相對傅梓晉的火急火燎,祝言笙此刻顯得有些悠閑,他獨自一人來到藍調酒店,站在二樓包廂看着對面,想不通陌涼那小子是怎麽考慮的,偏要将地址選擇帝豪附近,帝豪在陵海絕對是老字号的酒店,各種配置都是頂級,如此正大光面的建在人家眼皮頂下,無疑作死的節奏。
當初絕大多數的人都不贊成,包括自己,唯一沒有持反對票的隻有謝宸景,現在不得不承認,他們眼光特毒,在這樣對立的位置,藍調不僅不曾虧損,反而生意紅紅火火,一點不比帝豪差,相當的不可思議,他曾問過爲什麽,二人就投以一抹淡淡的目光,害的他郁悶了好幾天。
“這麽早?”林陌涼推開包廂門,覺得格外詫異,眼前這人向來崇尚,睡覺睡到自然醒,美女多的随手拿,今天居然破天荒的這麽早,不敢置信的擡腕看了看時間,指針指在九點三十分上,确實早了。
落地窗前的人,并未搭理他,窗上倒影的神情有點奇怪,眉頭緊鎖,猶疑了片刻,他悄然走過去,站在身後,順着視線看過去,樓下車子川流不息,人來人往,根本找不到駐足點,伸手拍了拍祝言笙的肩膀:“言笙?”

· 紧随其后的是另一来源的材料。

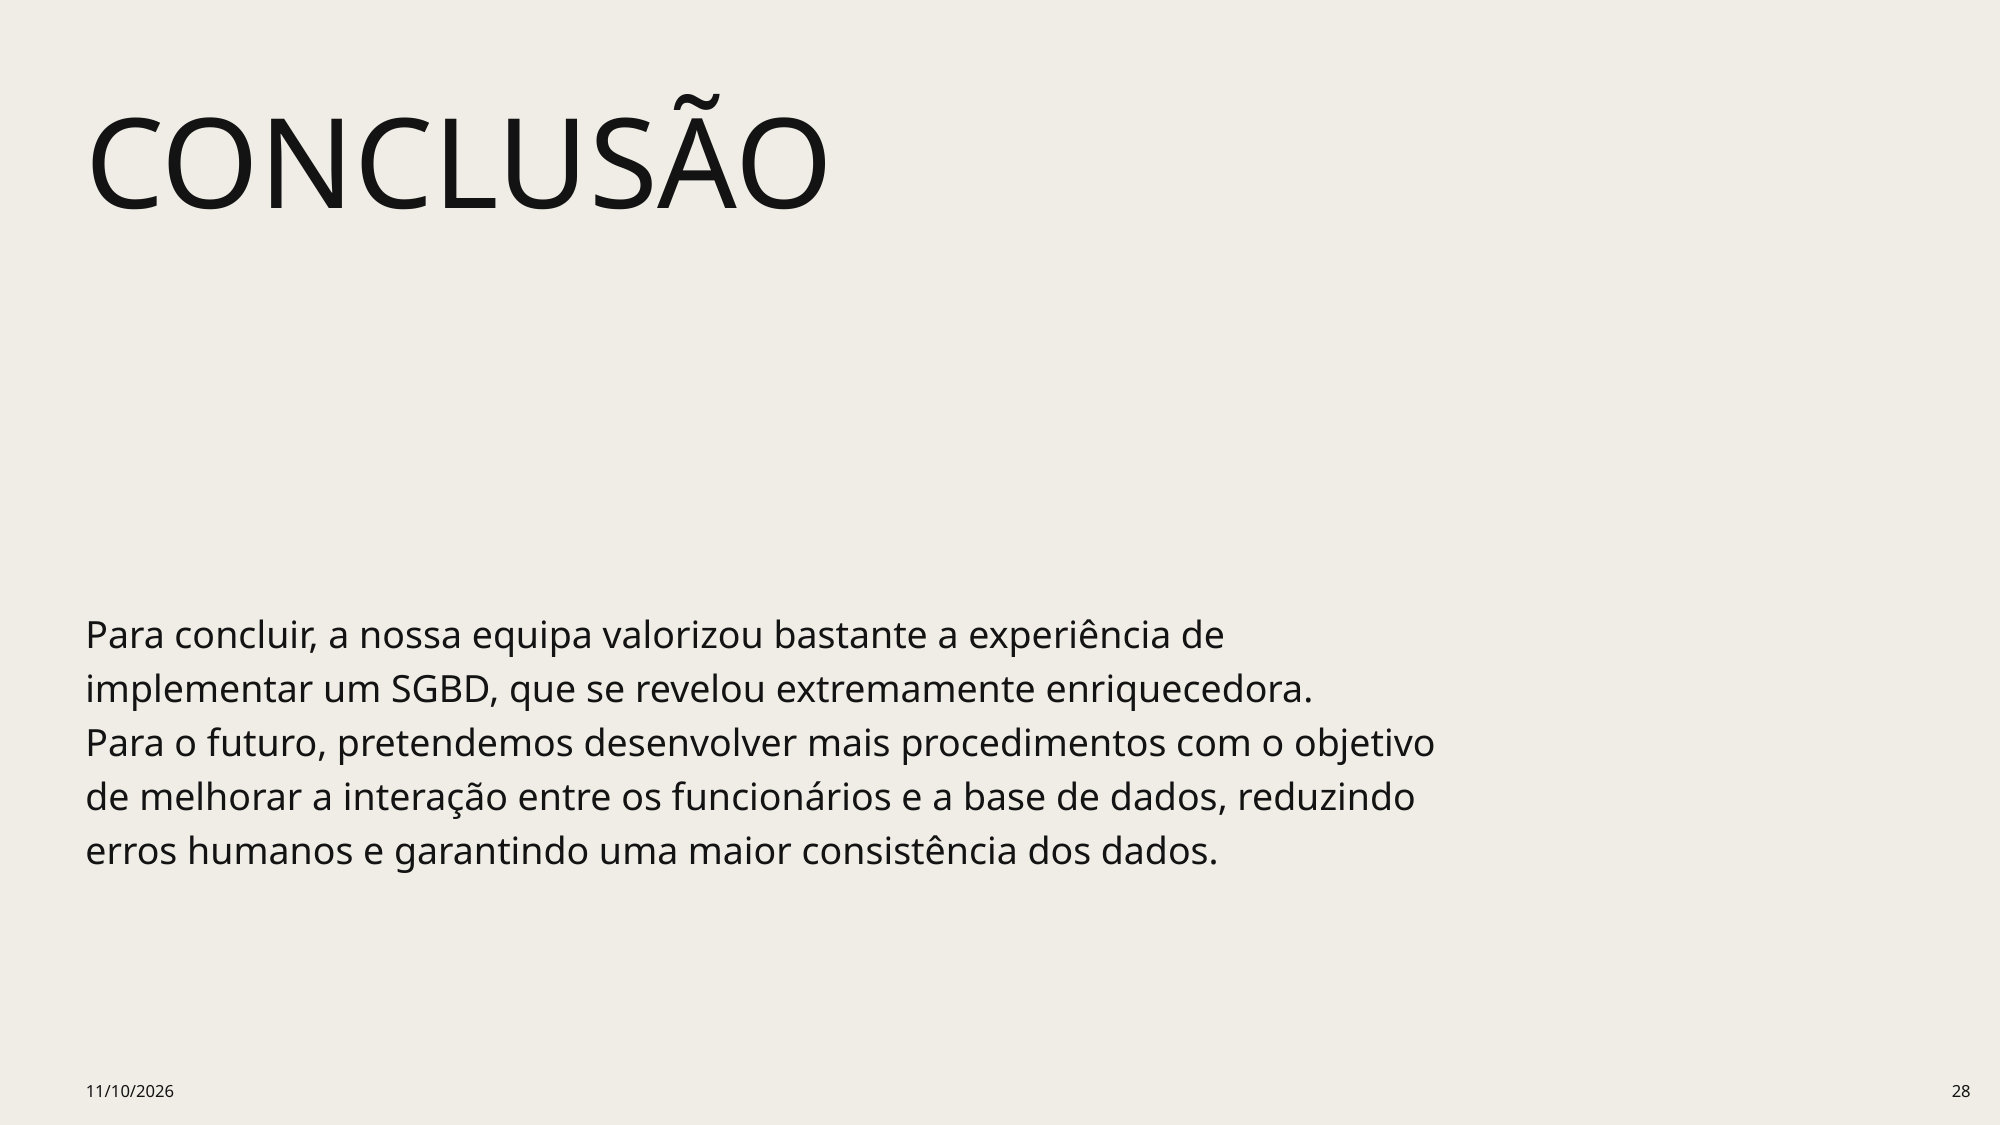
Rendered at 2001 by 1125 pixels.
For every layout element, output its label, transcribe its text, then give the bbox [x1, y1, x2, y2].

title Conclusão [70, 0, 1454, 243]
slide_number 28 [1910, 1064, 1986, 1120]
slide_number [70, 1064, 537, 1120]
list Para concluir, a nossa equipa valorizou bastante a experiência de implementar um SGBD, que se revelou extremamente enriquecedora. Para o futuro, pretendemos desenvolver mais procedimentos com o objetivo de melhorar a interação entre os funcionários e a base de dados, reduzindo erros humanos e garantindo uma maior consistência dos dados. [70, 594, 1454, 895]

“啊?陌涼來啦!”他回過神,轉頭看去:“有和宸景聯系嗎?”
“沒有,等他的消息吧!”主動權不在他們手中,等待是唯一能做的事情。
“嗯,隻能如此了。”
“在看什麽?喊你都沒聽到!”
“哦,剛剛看到個眼熟的人,又覺得不太一樣。”他摩挲着下巴,輕聲問道:“陌涼,記得小嫂子的司機嗎?”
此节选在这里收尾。